Available data:
= = = = = = =

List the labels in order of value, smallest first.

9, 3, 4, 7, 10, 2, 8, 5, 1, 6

= = = = = = =

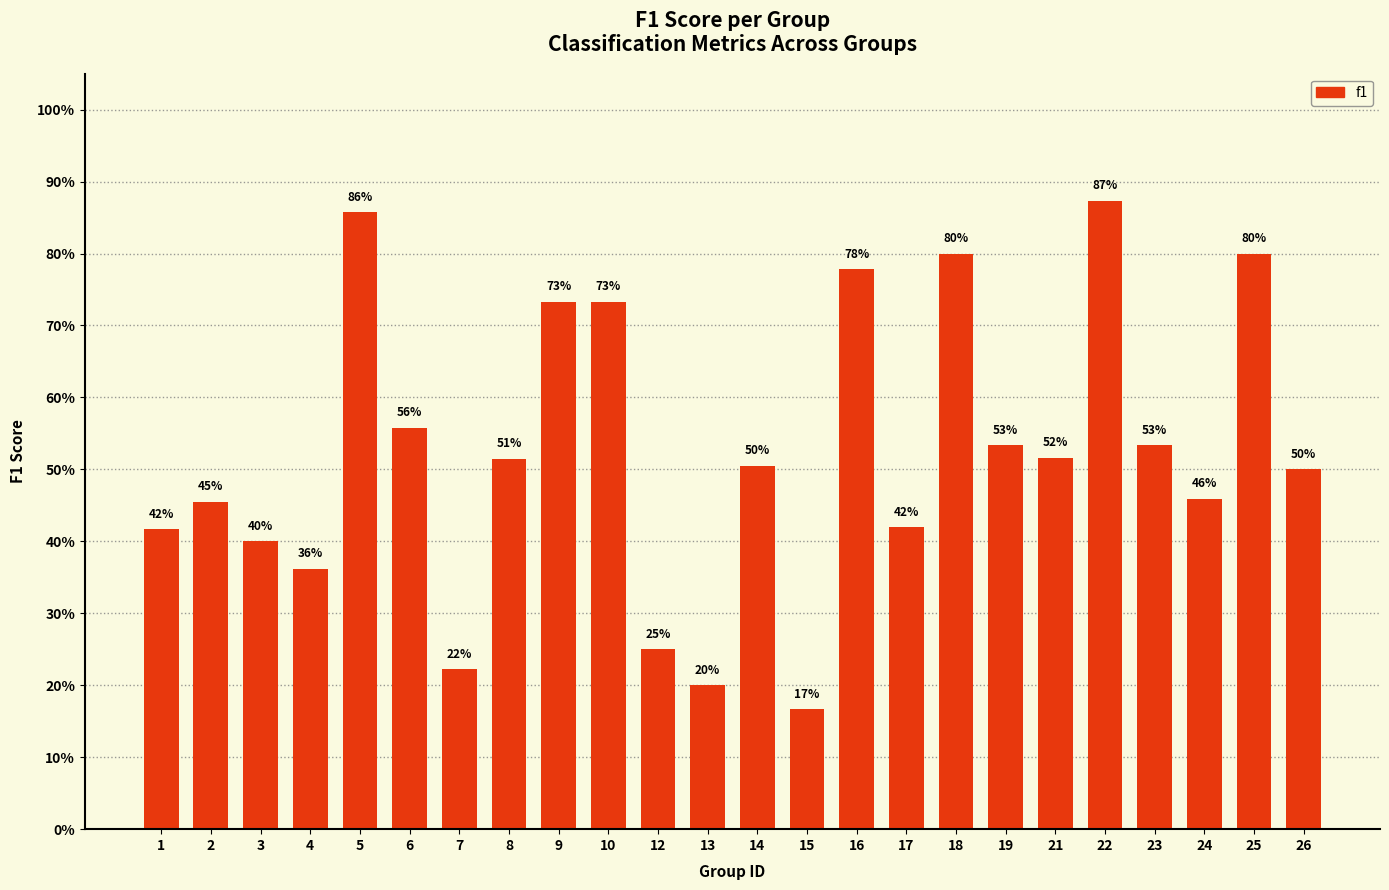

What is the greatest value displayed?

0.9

= = = = = = =

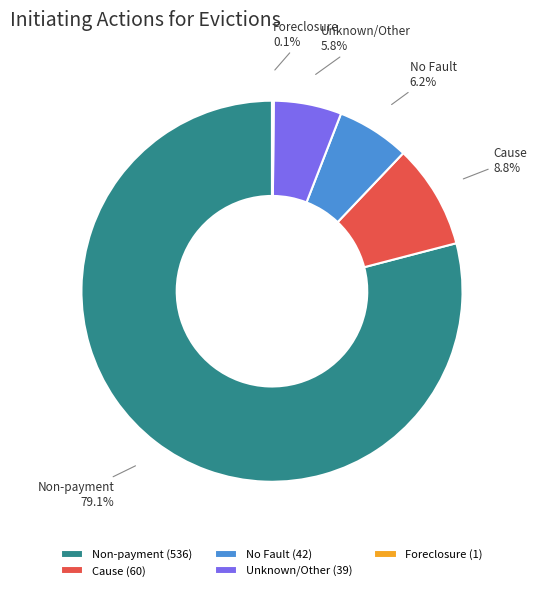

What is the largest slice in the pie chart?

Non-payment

= = = = = = =

Your goal: Please rewrite the data beginning at the line that has "What is the largest slice in the pie chart?" and stopping after the line that has "Non-payment", putting "biggest" in place of "largest" and keeping all else the same.

Response:
What is the biggest slice in the pie chart?

Non-payment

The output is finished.